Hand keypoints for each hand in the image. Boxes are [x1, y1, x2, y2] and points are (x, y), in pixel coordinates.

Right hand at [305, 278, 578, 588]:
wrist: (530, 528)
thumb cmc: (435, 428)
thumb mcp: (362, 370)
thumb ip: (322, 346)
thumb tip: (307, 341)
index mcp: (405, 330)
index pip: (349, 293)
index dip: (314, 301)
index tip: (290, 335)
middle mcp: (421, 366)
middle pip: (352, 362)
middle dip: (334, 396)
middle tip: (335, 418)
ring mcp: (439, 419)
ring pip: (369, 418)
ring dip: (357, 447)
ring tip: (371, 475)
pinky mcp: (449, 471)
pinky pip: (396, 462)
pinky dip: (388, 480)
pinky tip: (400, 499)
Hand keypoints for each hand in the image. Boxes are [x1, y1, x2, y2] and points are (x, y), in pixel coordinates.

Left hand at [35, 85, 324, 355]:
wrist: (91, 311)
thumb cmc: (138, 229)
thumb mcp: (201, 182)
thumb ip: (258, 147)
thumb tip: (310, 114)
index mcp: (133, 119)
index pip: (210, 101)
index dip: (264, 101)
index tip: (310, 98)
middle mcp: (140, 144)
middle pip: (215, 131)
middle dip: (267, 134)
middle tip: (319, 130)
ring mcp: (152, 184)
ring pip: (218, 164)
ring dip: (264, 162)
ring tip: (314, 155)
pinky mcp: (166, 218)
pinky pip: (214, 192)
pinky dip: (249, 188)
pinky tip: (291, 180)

----------------

What is required: What do the lines of the material read, from the first through the line with "middle dip: (267, 134)"? Transcribe them exactly and stop there.

Exercise answer:
Hand keypoints for each hand in the image. Boxes are [x1, y1, x2, y2] and points are (x, y), in pixel coordinates.

Right hand at [305, 278, 578, 588]:
wrist: (530, 528)
thumb cmc: (435, 428)
thumb mcp: (362, 370)
thumb ip: (322, 346)
thumb tip: (307, 341)
index mcp: (405, 330)
index pip: (349, 293)
index dip: (314, 301)
index tip: (290, 335)
middle mcp: (421, 366)
middle pip: (352, 362)
middle dip: (334, 396)
middle tip: (335, 418)
ring mcp: (439, 419)
ring pip: (369, 418)
ring dip: (357, 447)
ring tip: (371, 475)
pinky mcp: (449, 471)
pinky pip: (396, 462)
pinky dip: (388, 480)
pinky tip: (400, 499)
Hand keypoints for each hand in the image. Boxes are [x1, y1, x2, y2] and points are (x, y), in pixel coordinates.

Left hand at [35, 85, 324, 355]:
wrist: (91, 311)
thumb cmc: (138, 229)
thumb mcp: (201, 182)
thumb ip: (258, 147)
thumb tip: (310, 114)
index mcp: (133, 119)
index pip: (210, 101)
index dip: (264, 101)
index tip: (310, 98)
middle mcp: (140, 144)
middle pip: (215, 131)
middle dip: (267, 134)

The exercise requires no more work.